**Recorded information:**
▼

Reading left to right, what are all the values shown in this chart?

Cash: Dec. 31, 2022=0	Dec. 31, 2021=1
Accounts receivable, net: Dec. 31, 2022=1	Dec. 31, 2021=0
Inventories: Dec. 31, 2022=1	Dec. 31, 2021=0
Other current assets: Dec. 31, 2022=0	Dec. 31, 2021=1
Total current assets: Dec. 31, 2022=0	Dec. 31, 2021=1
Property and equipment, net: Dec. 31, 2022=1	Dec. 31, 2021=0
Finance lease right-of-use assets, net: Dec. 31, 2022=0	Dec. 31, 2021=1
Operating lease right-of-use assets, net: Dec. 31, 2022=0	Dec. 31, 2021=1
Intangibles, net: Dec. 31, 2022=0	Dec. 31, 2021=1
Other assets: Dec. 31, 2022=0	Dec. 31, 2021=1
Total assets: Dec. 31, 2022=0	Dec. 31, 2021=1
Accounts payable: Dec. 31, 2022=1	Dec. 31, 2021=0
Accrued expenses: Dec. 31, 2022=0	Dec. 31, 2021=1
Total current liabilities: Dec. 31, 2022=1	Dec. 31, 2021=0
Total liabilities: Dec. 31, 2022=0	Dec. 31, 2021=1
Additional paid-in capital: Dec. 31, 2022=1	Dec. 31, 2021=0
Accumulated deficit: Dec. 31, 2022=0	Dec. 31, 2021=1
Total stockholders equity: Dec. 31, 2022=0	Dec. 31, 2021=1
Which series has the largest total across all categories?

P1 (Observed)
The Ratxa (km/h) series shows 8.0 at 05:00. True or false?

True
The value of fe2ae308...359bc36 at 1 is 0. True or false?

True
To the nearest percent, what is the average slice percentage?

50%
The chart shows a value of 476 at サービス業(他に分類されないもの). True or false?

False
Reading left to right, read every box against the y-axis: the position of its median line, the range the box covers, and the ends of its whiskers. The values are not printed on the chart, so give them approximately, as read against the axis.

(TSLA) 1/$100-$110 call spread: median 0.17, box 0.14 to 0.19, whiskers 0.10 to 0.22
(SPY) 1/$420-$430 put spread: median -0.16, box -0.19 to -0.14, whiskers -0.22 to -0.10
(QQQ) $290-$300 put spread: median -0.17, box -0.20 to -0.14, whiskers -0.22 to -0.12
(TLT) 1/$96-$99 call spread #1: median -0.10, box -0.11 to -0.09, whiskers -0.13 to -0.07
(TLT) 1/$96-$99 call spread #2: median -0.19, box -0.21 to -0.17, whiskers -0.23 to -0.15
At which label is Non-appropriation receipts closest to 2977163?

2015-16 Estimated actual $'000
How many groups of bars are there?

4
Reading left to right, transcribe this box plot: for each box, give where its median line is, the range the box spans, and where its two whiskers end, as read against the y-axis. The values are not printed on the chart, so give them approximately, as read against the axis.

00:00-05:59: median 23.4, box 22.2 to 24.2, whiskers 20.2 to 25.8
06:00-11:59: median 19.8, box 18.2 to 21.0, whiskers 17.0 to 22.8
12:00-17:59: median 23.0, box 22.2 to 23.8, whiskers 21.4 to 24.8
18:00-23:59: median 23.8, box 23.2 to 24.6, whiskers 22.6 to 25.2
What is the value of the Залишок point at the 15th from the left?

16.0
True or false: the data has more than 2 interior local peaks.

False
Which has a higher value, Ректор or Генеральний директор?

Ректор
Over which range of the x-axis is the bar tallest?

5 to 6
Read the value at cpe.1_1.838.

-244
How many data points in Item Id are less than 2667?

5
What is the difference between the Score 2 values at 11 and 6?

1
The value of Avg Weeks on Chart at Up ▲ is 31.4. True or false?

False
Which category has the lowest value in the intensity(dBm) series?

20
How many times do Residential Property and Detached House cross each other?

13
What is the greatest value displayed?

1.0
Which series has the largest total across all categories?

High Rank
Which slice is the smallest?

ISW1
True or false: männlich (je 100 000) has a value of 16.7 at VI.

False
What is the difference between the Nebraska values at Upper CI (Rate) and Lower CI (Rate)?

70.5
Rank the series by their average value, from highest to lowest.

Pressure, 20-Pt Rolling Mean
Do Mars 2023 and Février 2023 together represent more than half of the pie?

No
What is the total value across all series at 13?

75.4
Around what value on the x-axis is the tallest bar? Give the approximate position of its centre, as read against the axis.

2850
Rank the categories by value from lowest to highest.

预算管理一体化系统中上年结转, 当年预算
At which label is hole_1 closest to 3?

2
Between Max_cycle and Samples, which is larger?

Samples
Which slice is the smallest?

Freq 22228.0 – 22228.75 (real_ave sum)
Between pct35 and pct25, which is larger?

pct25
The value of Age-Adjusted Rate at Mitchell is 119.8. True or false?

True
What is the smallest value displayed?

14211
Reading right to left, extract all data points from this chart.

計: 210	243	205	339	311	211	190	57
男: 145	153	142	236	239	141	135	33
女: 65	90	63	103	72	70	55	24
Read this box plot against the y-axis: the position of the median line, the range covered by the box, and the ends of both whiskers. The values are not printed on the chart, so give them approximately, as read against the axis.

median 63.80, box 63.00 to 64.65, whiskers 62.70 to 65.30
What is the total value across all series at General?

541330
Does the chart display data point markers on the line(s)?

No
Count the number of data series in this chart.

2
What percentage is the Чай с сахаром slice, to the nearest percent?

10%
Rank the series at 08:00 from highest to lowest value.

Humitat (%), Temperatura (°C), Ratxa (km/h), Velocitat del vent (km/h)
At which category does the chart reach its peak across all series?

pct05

▲

**Assignment:**
Print all of the data above again, line for line, changing nothing.

**Result of this task:**
Reading left to right, what are all the values shown in this chart?

Cash: Dec. 31, 2022=0	Dec. 31, 2021=1
Accounts receivable, net: Dec. 31, 2022=1	Dec. 31, 2021=0
Inventories: Dec. 31, 2022=1	Dec. 31, 2021=0
Other current assets: Dec. 31, 2022=0	Dec. 31, 2021=1
Total current assets: Dec. 31, 2022=0	Dec. 31, 2021=1
Property and equipment, net: Dec. 31, 2022=1	Dec. 31, 2021=0
Finance lease right-of-use assets, net: Dec. 31, 2022=0	Dec. 31, 2021=1
Operating lease right-of-use assets, net: Dec. 31, 2022=0	Dec. 31, 2021=1
Intangibles, net: Dec. 31, 2022=0	Dec. 31, 2021=1
Other assets: Dec. 31, 2022=0	Dec. 31, 2021=1
Total assets: Dec. 31, 2022=0	Dec. 31, 2021=1
Accounts payable: Dec. 31, 2022=1	Dec. 31, 2021=0
Accrued expenses: Dec. 31, 2022=0	Dec. 31, 2021=1
Total current liabilities: Dec. 31, 2022=1	Dec. 31, 2021=0
Total liabilities: Dec. 31, 2022=0	Dec. 31, 2021=1
Additional paid-in capital: Dec. 31, 2022=1	Dec. 31, 2021=0
Accumulated deficit: Dec. 31, 2022=0	Dec. 31, 2021=1
Total stockholders equity: Dec. 31, 2022=0	Dec. 31, 2021=1
Which series has the largest total across all categories?

P1 (Observed)
The Ratxa (km/h) series shows 8.0 at 05:00. True or false?

True
The value of fe2ae308...359bc36 at 1 is 0. True or false?

True
To the nearest percent, what is the average slice percentage?

50%
The chart shows a value of 476 at サービス業(他に分類されないもの). True or false?

False
Reading left to right, read every box against the y-axis: the position of its median line, the range the box covers, and the ends of its whiskers. The values are not printed on the chart, so give them approximately, as read against the axis.

(TSLA) 1/$100-$110 call spread: median 0.17, box 0.14 to 0.19, whiskers 0.10 to 0.22
(SPY) 1/$420-$430 put spread: median -0.16, box -0.19 to -0.14, whiskers -0.22 to -0.10
(QQQ) $290-$300 put spread: median -0.17, box -0.20 to -0.14, whiskers -0.22 to -0.12
(TLT) 1/$96-$99 call spread #1: median -0.10, box -0.11 to -0.09, whiskers -0.13 to -0.07
(TLT) 1/$96-$99 call spread #2: median -0.19, box -0.21 to -0.17, whiskers -0.23 to -0.15
At which label is Non-appropriation receipts closest to 2977163?

2015-16 Estimated actual $'000
How many groups of bars are there?

4
Reading left to right, transcribe this box plot: for each box, give where its median line is, the range the box spans, and where its two whiskers end, as read against the y-axis. The values are not printed on the chart, so give them approximately, as read against the axis.

00:00-05:59: median 23.4, box 22.2 to 24.2, whiskers 20.2 to 25.8
06:00-11:59: median 19.8, box 18.2 to 21.0, whiskers 17.0 to 22.8
12:00-17:59: median 23.0, box 22.2 to 23.8, whiskers 21.4 to 24.8
18:00-23:59: median 23.8, box 23.2 to 24.6, whiskers 22.6 to 25.2
What is the value of the Залишок point at the 15th from the left?

16.0
True or false: the data has more than 2 interior local peaks.

False
Which has a higher value, Ректор or Генеральний директор?

Ректор
Over which range of the x-axis is the bar tallest?

5 to 6
Read the value at cpe.1_1.838.

-244
How many data points in Item Id are less than 2667?

5
What is the difference between the Score 2 values at 11 and 6?

1
The value of Avg Weeks on Chart at Up ▲ is 31.4. True or false?

False
Which category has the lowest value in the intensity(dBm) series?

20
How many times do Residential Property and Detached House cross each other?

13
What is the greatest value displayed?

1.0
Which series has the largest total across all categories?

High Rank
Which slice is the smallest?

ISW1
True or false: männlich (je 100 000) has a value of 16.7 at VI.

False
What is the difference between the Nebraska values at Upper CI (Rate) and Lower CI (Rate)?

70.5
Rank the series by their average value, from highest to lowest.

Pressure, 20-Pt Rolling Mean
Do Mars 2023 and Février 2023 together represent more than half of the pie?

No
What is the total value across all series at 13?

75.4
Around what value on the x-axis is the tallest bar? Give the approximate position of its centre, as read against the axis.

2850
Rank the categories by value from lowest to highest.

预算管理一体化系统中上年结转, 当年预算
At which label is hole_1 closest to 3?

2
Between Max_cycle and Samples, which is larger?

Samples
Which slice is the smallest?

Freq 22228.0 – 22228.75 (real_ave sum)
Between pct35 and pct25, which is larger?

pct25
The value of Age-Adjusted Rate at Mitchell is 119.8. True or false?

True
What is the smallest value displayed?

14211
Reading right to left, extract all data points from this chart.

計: 210	243	205	339	311	211	190	57
男: 145	153	142	236	239	141	135	33
女: 65	90	63	103	72	70	55	24
Read this box plot against the y-axis: the position of the median line, the range covered by the box, and the ends of both whiskers. The values are not printed on the chart, so give them approximately, as read against the axis.

median 63.80, box 63.00 to 64.65, whiskers 62.70 to 65.30
What is the total value across all series at General?

541330
Does the chart display data point markers on the line(s)?

No
Count the number of data series in this chart.

2
What percentage is the Чай с сахаром slice, to the nearest percent?

10%
Rank the series at 08:00 from highest to lowest value.

Humitat (%), Temperatura (°C), Ratxa (km/h), Velocitat del vent (km/h)
At which category does the chart reach its peak across all series?

pct05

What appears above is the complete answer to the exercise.